Gambia
Gambian president Adama Barrow on Thursday held his second meeting with the media after six-months in office.
According to the 52-year-old who beat former strongman Yahya Jammeh in December 2016 polls, the meeting was to better engage the media after decades of crackdown by the former regime.
Reports from the engagement saw the president addressing a series of issues fielded by journalists, questions ranged from the economy, human rights, education, health, judicial reforms and other topical issues.
#Gambia: President
— Alhagie Jobe (freejobe39) July 27, 2017BarrowPresident
holds second press conference after 6 months in office unlike his predecessor Dictator #Jammeh pic.twitter.com/HUauh4owzU
In an interview with the German broadcaster DW, Barrow stressed that the press was free under his watch adding that laws stifling the work of journalists were being reversed.
‘‘The press is already free. And at the moment all radios, newspapers are all free. It’s at the top of our priority list. We will reverse those media laws and in practice we are already doing it. That’s the most important thing,’‘ he told DW’s Omar Wally.
In his address to the first post-Jammeh national assembly on Monday, Barrow called on citizens to trust the new regime which he said had “Gambianised” the judiciary and confined the military to the barracks.

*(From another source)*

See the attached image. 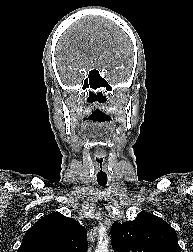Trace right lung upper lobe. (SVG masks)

“Over 500 prisoners have been pardoned and we have delivered on our promise to decongest prisons by releasing political and other deserving reformed prisoners … our judiciary has been ‘Gambianised’ with the appointment of a Gambian Chief Justice and six Superior Court justices,” he said.

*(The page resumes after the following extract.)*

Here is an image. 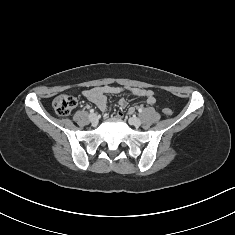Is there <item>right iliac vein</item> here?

“Gone are the days of armed security personnel representing the face of government. The Gambian Armed Forces are now confined to their military barracks,” he said while applauding the military for accepting the new order.
Before the legislators, he acknowledged the achievements of his government among others in the area of press freedom, transparency and international partnerships to help build the agriculture, health, energy and educational sectors.
He also stressed on the need to get the country’s energy situation right and to continue earnest efforts at putting the country’s economy back on track. He, however, admitted that his team had a huge task going forward.
Barrow led an opposition coalition that defeated Yahya Jammeh who had ruled The Gambia for over two decades. Jammeh accepted the loss and backtracked later, plunging the small west African country into a state of political tension and uncertainty.
It took last minute efforts of Guniea’s Alpha Conde and Mauritania’s Mohamed Ould Abdel Aziz to convince Jammeh to leave the country after a series of failed mediations by regional bloc, ECOWAS.
A force had been deployed to oust Jammeh if he refused to vacate. He is currently resident in Equatorial Guinea.